┌──

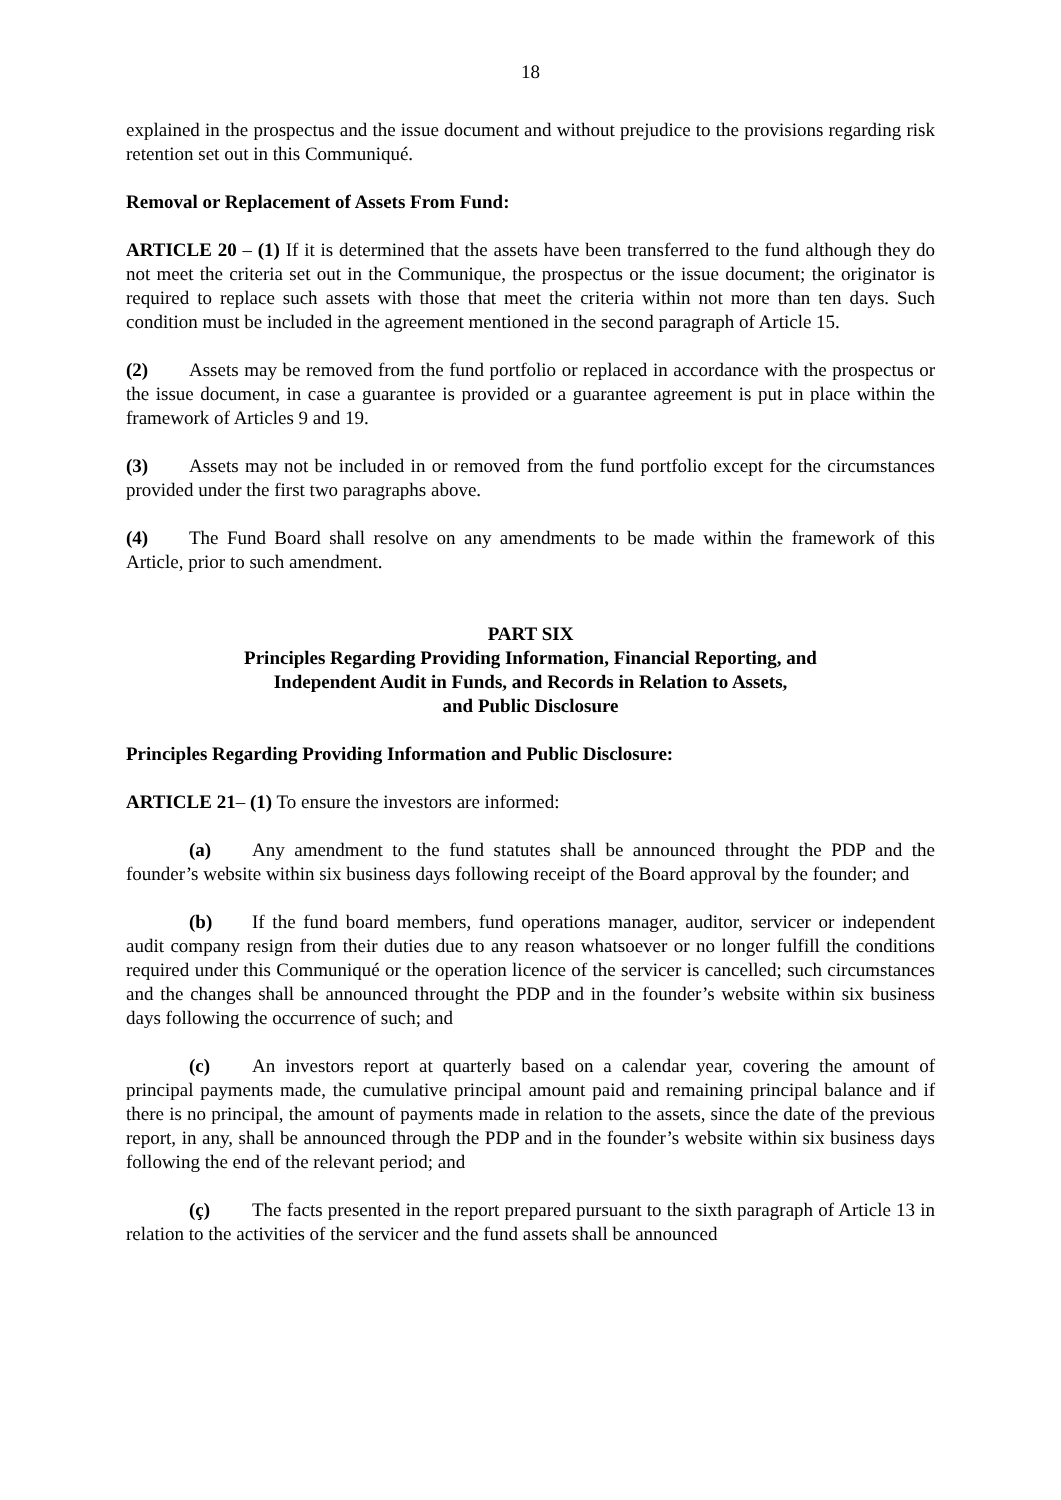18
explained in the prospectus and the issue document and without prejudice to the provisions regarding risk retention set out in this Communiqué.
Removal or Replacement of Assets From Fund:
ARTICLE 20 – (1) If it is determined that the assets have been transferred to the fund although they do not meet the criteria set out in the Communique, the prospectus or the issue document; the originator is required to replace such assets with those that meet the criteria within not more than ten days. Such condition must be included in the agreement mentioned in the second paragraph of Article 15.
(2) Assets may be removed from the fund portfolio or replaced in accordance with the prospectus or the issue document, in case a guarantee is provided or a guarantee agreement is put in place within the framework of Articles 9 and 19.
(3) Assets may not be included in or removed from the fund portfolio except for the circumstances provided under the first two paragraphs above.
(4) The Fund Board shall resolve on any amendments to be made within the framework of this Article, prior to such amendment.
PART SIX
Principles Regarding Providing Information, Financial Reporting, and
Independent Audit in Funds, and Records in Relation to Assets,
and Public Disclosure
Principles Regarding Providing Information and Public Disclosure:
ARTICLE 21– (1) To ensure the investors are informed:
(a) Any amendment to the fund statutes shall be announced throught the PDP and the founder’s website within six business days following receipt of the Board approval by the founder; and
(b) If the fund board members, fund operations manager, auditor, servicer or independent audit company resign from their duties due to any reason whatsoever or no longer fulfill the conditions required under this Communiqué or the operation licence of the servicer is cancelled; such circumstances and the changes shall be announced throught the PDP and in the founder’s website within six business days following the occurrence of such; and
(c) An investors report at quarterly based on a calendar year, covering the amount of principal payments made, the cumulative principal amount paid and remaining principal balance and if there is no principal, the amount of payments made in relation to the assets, since the date of the previous report, in any, shall be announced through the PDP and in the founder’s website within six business days following the end of the relevant period; and
(ç) The facts presented in the report prepared pursuant to the sixth paragraph of Article 13 in relation to the activities of the servicer and the fund assets shall be announced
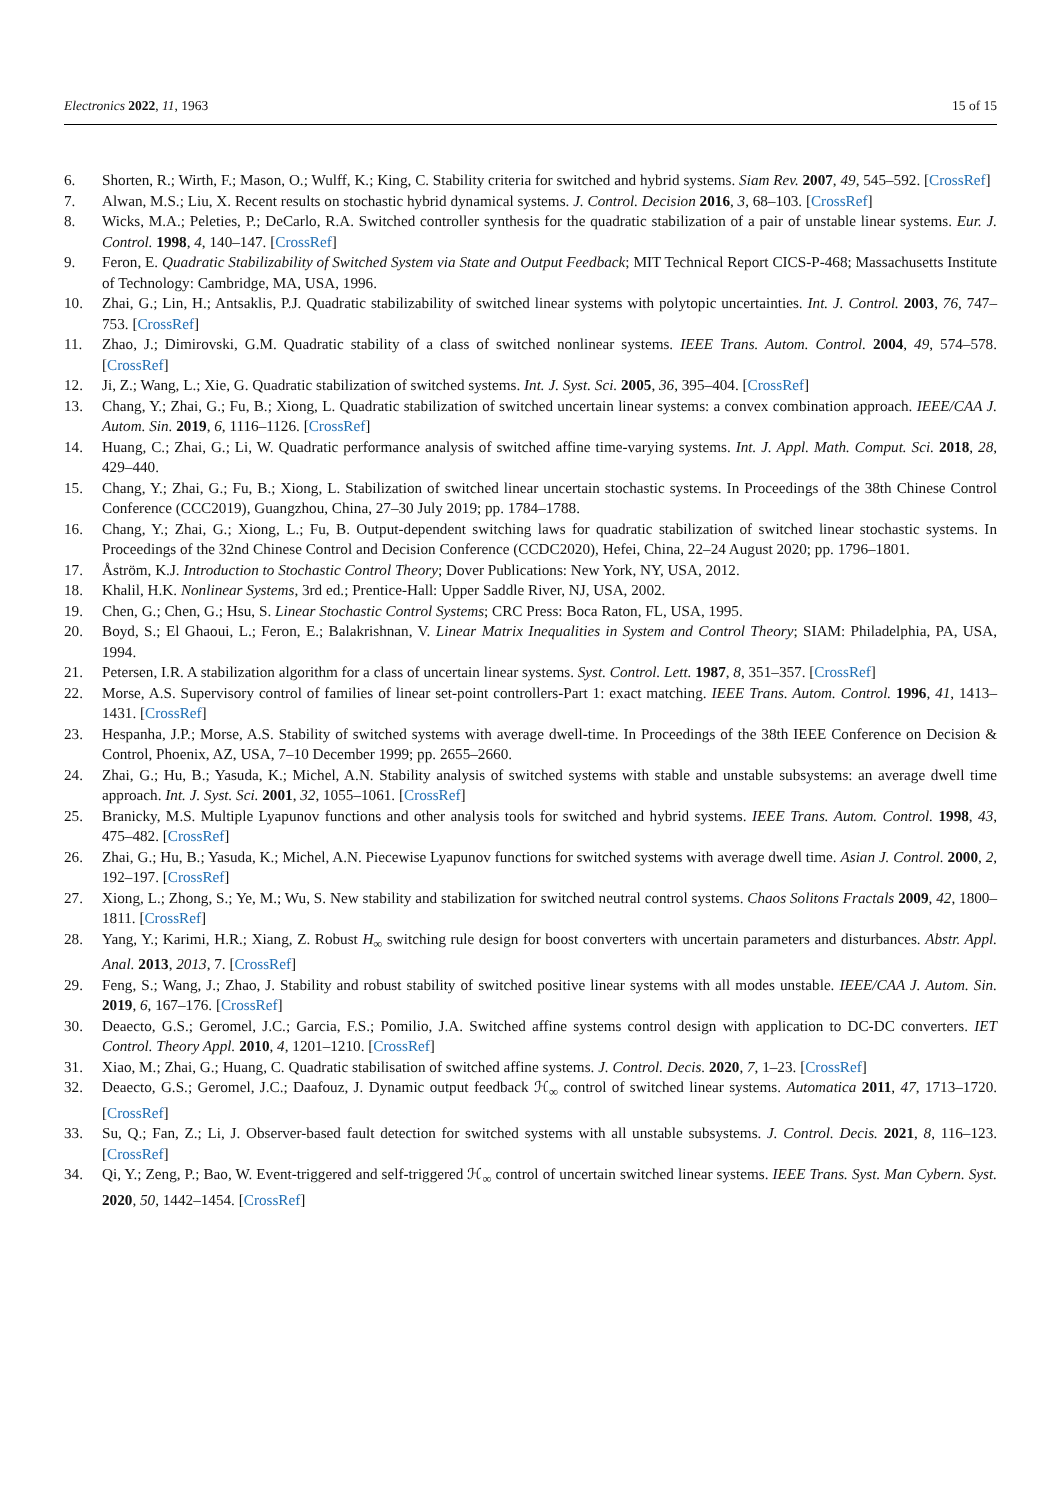Electronics 2022, 11, 1963 15 of 15
6. Shorten, R.; Wirth, F.; Mason, O.; Wulff, K.; King, C. Stability criteria for switched and hybrid systems. Siam Rev. 2007, 49, 545–592. [CrossRef]
7. Alwan, M.S.; Liu, X. Recent results on stochastic hybrid dynamical systems. J. Control. Decision 2016, 3, 68–103. [CrossRef]
8. Wicks, M.A.; Peleties, P.; DeCarlo, R.A. Switched controller synthesis for the quadratic stabilization of a pair of unstable linear systems. Eur. J. Control. 1998, 4, 140–147. [CrossRef]
9. Feron, E. Quadratic Stabilizability of Switched System via State and Output Feedback; MIT Technical Report CICS-P-468; Massachusetts Institute of Technology: Cambridge, MA, USA, 1996.
10. Zhai, G.; Lin, H.; Antsaklis, P.J. Quadratic stabilizability of switched linear systems with polytopic uncertainties. Int. J. Control. 2003, 76, 747–753. [CrossRef]
11. Zhao, J.; Dimirovski, G.M. Quadratic stability of a class of switched nonlinear systems. IEEE Trans. Autom. Control. 2004, 49, 574–578. [CrossRef]
12. Ji, Z.; Wang, L.; Xie, G. Quadratic stabilization of switched systems. Int. J. Syst. Sci. 2005, 36, 395–404. [CrossRef]
13. Chang, Y.; Zhai, G.; Fu, B.; Xiong, L. Quadratic stabilization of switched uncertain linear systems: a convex combination approach. IEEE/CAA J. Autom. Sin. 2019, 6, 1116–1126. [CrossRef]
14. Huang, C.; Zhai, G.; Li, W. Quadratic performance analysis of switched affine time-varying systems. Int. J. Appl. Math. Comput. Sci. 2018, 28, 429–440.
15. Chang, Y.; Zhai, G.; Fu, B.; Xiong, L. Stabilization of switched linear uncertain stochastic systems. In Proceedings of the 38th Chinese Control Conference (CCC2019), Guangzhou, China, 27–30 July 2019; pp. 1784–1788.
16. Chang, Y.; Zhai, G.; Xiong, L.; Fu, B. Output-dependent switching laws for quadratic stabilization of switched linear stochastic systems. In Proceedings of the 32nd Chinese Control and Decision Conference (CCDC2020), Hefei, China, 22–24 August 2020; pp. 1796–1801.
17. Åström, K.J. Introduction to Stochastic Control Theory; Dover Publications: New York, NY, USA, 2012.
18. Khalil, H.K. Nonlinear Systems, 3rd ed.; Prentice-Hall: Upper Saddle River, NJ, USA, 2002.
19. Chen, G.; Chen, G.; Hsu, S. Linear Stochastic Control Systems; CRC Press: Boca Raton, FL, USA, 1995.
20. Boyd, S.; El Ghaoui, L.; Feron, E.; Balakrishnan, V. Linear Matrix Inequalities in System and Control Theory; SIAM: Philadelphia, PA, USA, 1994.
21. Petersen, I.R. A stabilization algorithm for a class of uncertain linear systems. Syst. Control. Lett. 1987, 8, 351–357. [CrossRef]
22. Morse, A.S. Supervisory control of families of linear set-point controllers-Part 1: exact matching. IEEE Trans. Autom. Control. 1996, 41, 1413–1431. [CrossRef]
23. Hespanha, J.P.; Morse, A.S. Stability of switched systems with average dwell-time. In Proceedings of the 38th IEEE Conference on Decision & Control, Phoenix, AZ, USA, 7–10 December 1999; pp. 2655–2660.
24. Zhai, G.; Hu, B.; Yasuda, K.; Michel, A.N. Stability analysis of switched systems with stable and unstable subsystems: an average dwell time approach. Int. J. Syst. Sci. 2001, 32, 1055–1061. [CrossRef]
25. Branicky, M.S. Multiple Lyapunov functions and other analysis tools for switched and hybrid systems. IEEE Trans. Autom. Control. 1998, 43, 475–482. [CrossRef]
26. Zhai, G.; Hu, B.; Yasuda, K.; Michel, A.N. Piecewise Lyapunov functions for switched systems with average dwell time. Asian J. Control. 2000, 2, 192–197. [CrossRef]
27. Xiong, L.; Zhong, S.; Ye, M.; Wu, S. New stability and stabilization for switched neutral control systems. Chaos Solitons Fractals 2009, 42, 1800–1811. [CrossRef]
28. Yang, Y.; Karimi, H.R.; Xiang, Z. Robust H<sub>∞</sub> switching rule design for boost converters with uncertain parameters and disturbances. Abstr. Appl. Anal. 2013, 2013, 7. [CrossRef]
29. Feng, S.; Wang, J.; Zhao, J. Stability and robust stability of switched positive linear systems with all modes unstable. IEEE/CAA J. Autom. Sin. 2019, 6, 167–176. [CrossRef]
30. Deaecto, G.S.; Geromel, J.C.; Garcia, F.S.; Pomilio, J.A. Switched affine systems control design with application to DC-DC converters. IET Control. Theory Appl. 2010, 4, 1201–1210. [CrossRef]
31. Xiao, M.; Zhai, G.; Huang, C. Quadratic stabilisation of switched affine systems. J. Control. Decis. 2020, 7, 1–23. [CrossRef]
32. Deaecto, G.S.; Geromel, J.C.; Daafouz, J. Dynamic output feedback ℋ<sub>∞</sub> control of switched linear systems. Automatica 2011, 47, 1713–1720. [CrossRef]
33. Su, Q.; Fan, Z.; Li, J. Observer-based fault detection for switched systems with all unstable subsystems. J. Control. Decis. 2021, 8, 116–123. [CrossRef]
34. Qi, Y.; Zeng, P.; Bao, W. Event-triggered and self-triggered ℋ<sub>∞</sub> control of uncertain switched linear systems. IEEE Trans. Syst. Man Cybern. Syst. 2020, 50, 1442–1454. [CrossRef]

└──

▸ Task statement: Out of the preceding entries, pull each line that contains the word "portfolio".

▸ Solution:
(2) Assets may be removed from the fund portfolio or replaced in accordance with the prospectus or the issue document, in case a guarantee is provided or a guarantee agreement is put in place within the framework of Articles 9 and 19.
(3) Assets may not be included in or removed from the fund portfolio except for the circumstances provided under the first two paragraphs above.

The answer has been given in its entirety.